DataFlow

Description

Features

Build customizable data processing pipelines by extending predefined modules for each workflow step (e.g., data ingestion, plausibility checks, transformations)
Link pipelines to designated directories to automatically process newly incoming data
Automatically execute the corresponding pipeline as soon as new data is detected
Monitor pipeline performance, status, and logs in real time
Access and inspect imported data stored in InfluxDB, with integrated tools for quality control, data mutation and flagging
Manage the entire process from pipeline configuration to data quality assessment via an UI

Technology Stack

Frontend: React, Next.js, TailwindCSS, shadcdn
Main API: Python, FastAPI
WebSocket API: Python, FastAPI
Migration API: Python, FastAPI
Workflow Trigger: Python

All components of the infrastructure are provided as Docker images for easy deployment and reproducibility.

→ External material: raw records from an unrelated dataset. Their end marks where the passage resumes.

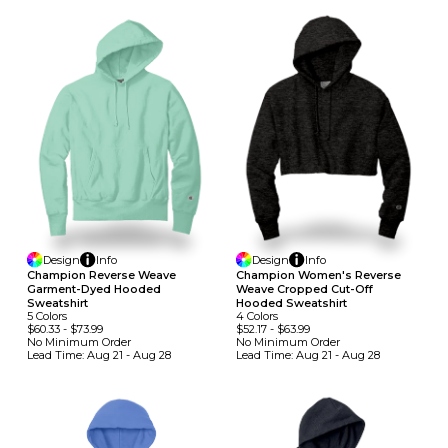
Design
Info
Design
Info
Champion Reverse Weave
Champion Women's Reverse
Garment-Dyed Hooded
Weave Cropped Cut-Off
Sweatshirt
Hooded Sweatshirt
5
Colors
4
Colors
$60.33
-
$73.99
$52.17
-
$63.99
No Minimum
Order
No Minimum
Order
Lead Time:
Aug 21 - Aug 28
Lead Time:
Aug 21 - Aug 28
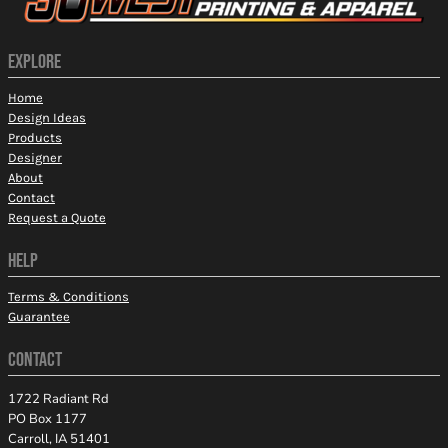
EXPLORE
Home
Design Ideas
Products
Designer
About
Contact
Request a Quote
HELP
Terms & Conditions
Guarantee
CONTACT
1722 Radiant Rd
PO Box 1177
Carroll, IA 51401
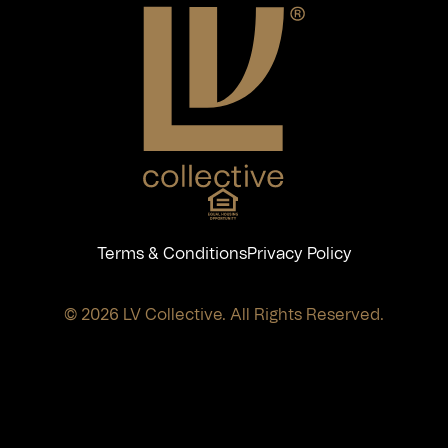
Terms & Conditions
Privacy Policy
© 2026 LV Collective. All Rights Reserved.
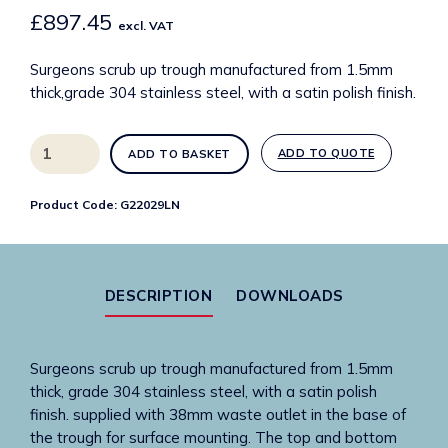
£
897.45
excl. VAT
Surgeons scrub up trough manufactured from 1.5mm
thick,grade 304 stainless steel, with a satin polish finish.
G22029LN
ADD TO QUOTE
ADD TO BASKET
800mm
SUH
Product Code:
G22029LN
surgeons
scrub
up
trough
DESCRIPTION
DOWNLOADS
with
left
hand
Surgeons scrub up trough manufactured from 1.5mm
outlet
thick, grade 304 stainless steel, with a satin polish
quantity
finish. supplied with 38mm waste outlet in the base of
the trough for surface mounting. The top and bottom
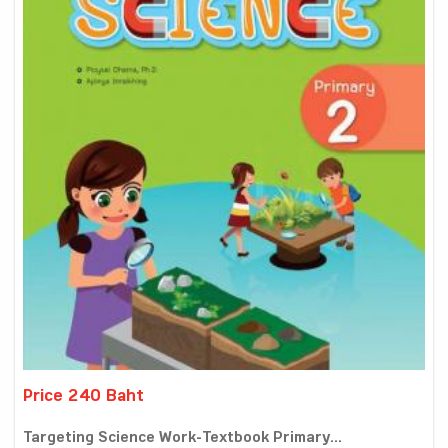
Price 240 Baht
Targeting Science Work-Textbook Primary...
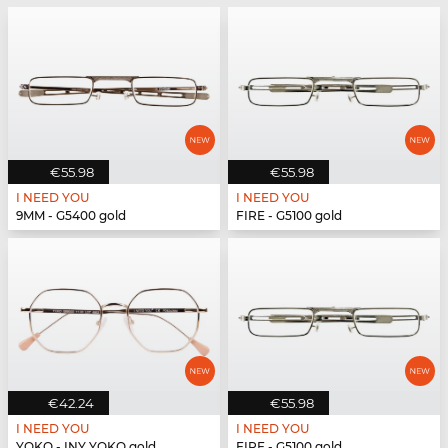
€55.98
€55.98
I NEED YOU
I NEED YOU
9MM - G5400 gold
FIRE - G5100 gold
€42.24
€55.98
I NEED YOU
I NEED YOU
YOKO - INY YOKO gold
FIRE - G5100 gold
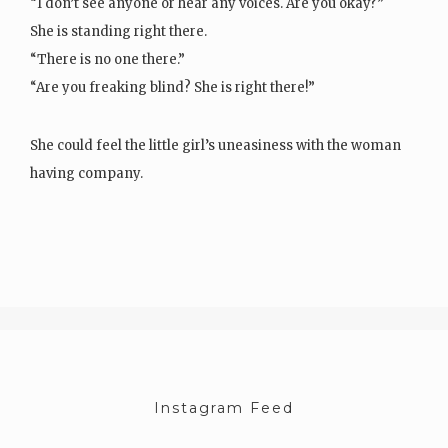
“I don’t see anyone or hear any voices. Are you okay?”
She is standing right there.
“There is no one there.”
“Are you freaking blind? She is right there!”
She could feel the little girl’s uneasiness with the woman
having company.
The girl liked being…
Instagram Feed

Required Technical Infrastructure

In addition to the previously mentioned services, the setup of DataFlow requires the following services:

InfluxDB
Grafana
PostgreSQL
AWS or MinIO
NGINX (recommended)

A version of DataFlow optimized for integration into existing infrastructures is available in the standalone branch of the repository.

The setup can be customized via the .env file there, which allows you to specify which services are already running and which should be deployed during deployment.